O secretário da Infraestrutura, Thiago Caetano, é fiel ao discurso da campanha de expurgo do PT, e que levou Gladson Cameli ao governo, se cercando de auxiliares que efetivamente estiveram na eleição pedindo votos para tirar o PT do poder. Coisa rara, neste governo!

NÃO APOSTEM NO SILÊNCIO

Quem tem visto o deputado Daniel Zen (PT) caladão na ALEAC, não aposte que será a sua tônica, este silêncio tem prazo de validade, quando o Gladson completar 100 dias à frente do governo. Zen é um dos quadros mais preparados do PT, ferino, ele domina a tribuna como poucos. Pode anotar: o Zen vai dar uma trabalheira quando abrir a comporta de cobranças.

BOM QUE ACONTEÇA

O debate entre oposição e base do governo é bom que aconteça, para não ficar um marasmo.

COMO É QUE É?

Quer dizer, deputado Gerlen Diniz (PROGRESSISITAS), que o governo tem dinheiro?

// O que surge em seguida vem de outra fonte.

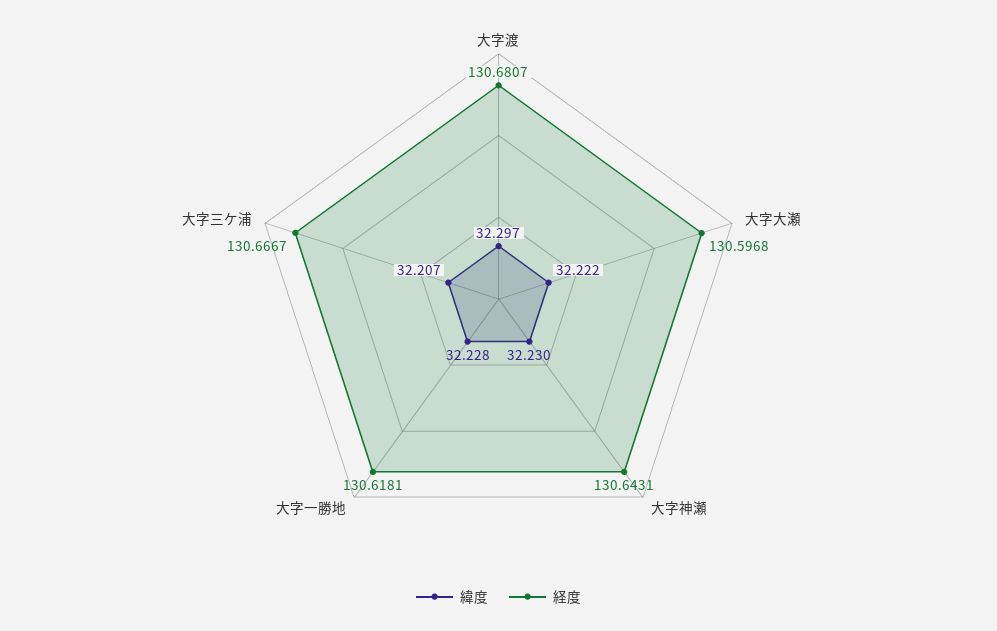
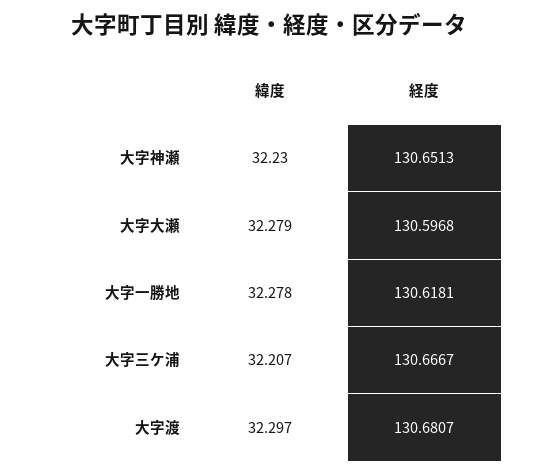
  {
    "緯度": {
      "大字渡": 32.297,
-     "大字大瀬": 32.222,
+     "大字大瀬": 32.279,
      "大字神瀬": 32.23,
-     "大字一勝地": 32.228,
+     "大字一勝地": 32.278,
      "大字三ケ浦": 32.207
    },
    "経度": {
      "大字渡": 130.6807,
      "大字大瀬": 130.5968,
-     "大字神瀬": 130.6431,
+     "大字神瀬": 130.6513,
      "大字一勝地": 130.6181,
      "大字三ケ浦": 130.6667
    }
  }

Por qual razão não pagar, então, os débitos do Hospital do Juruá, da empresa que prestou atendimento cardiológico, e tirar o Gladson Cameli do alvo do tiroteio por serviços de saúde mal prestados?

NOME FORTE

O ex-prefeito Marcus Alexandre não tem falado em política e de forma sábia. O momento é de recuo e ver como vai se comportar o governo Gladson. É um nome que ficará na geladeira do PT para ser tirado em 2022, para eventual disputa de um cargo majoritário ou Câmara Federal.

BOI DE PIRANHA

Acompanhei os bastidores da eleição. No meado da campanha, Marcus Alexandre já estava abandonado pelos seus padrinhos políticos. O Jorge Viana foi um dos poucos a ser leal até o fim.

BRANCA MENEZES

É um nome sempre lembrado pelas lideranças de Senador Guiomard, quando se trata da eleição do próximo ano para vir a ser candidata à prefeita do município. Um dos maiores defensores da sua candidatura é o vice-governador Major Rocha, tucano como a Branca.

LINHA DE FRENTE

As suas ações na defesa do governador Gladson Cameli mostram um afastamento político do grupo do Coronel Ulisses Araújo. Falo do advogado Valdir Perazzo, um liberal de convicção e uma figura respeitável.

CARTA MAIS POLÊMICA

O governador Gladson Cameli vai jogar na mesa a carta mais polêmica do início da sua administração, que é a decisão da terceirização das atividades do HUERB, unidade que só está lhe dando dor de cabeça e desgaste político até aqui. Se de fato a terceirização acontecer e vier uma empresa especializada em gestão hospitalar, a tendência é dos serviços de atendimento ao público melhorarem. Porque vai prevalecer o mérito, eficiência, em que o profissional da medicina receberá pelo que produzir. E haverá condições de dotar o HUERB de especialistas em todas as áreas. Em princípio, sou a favor de se buscar sempre a eficiência, o que pode acontecer deixando o comando à iniciativa privada e diminuindo o tamanho do Estado.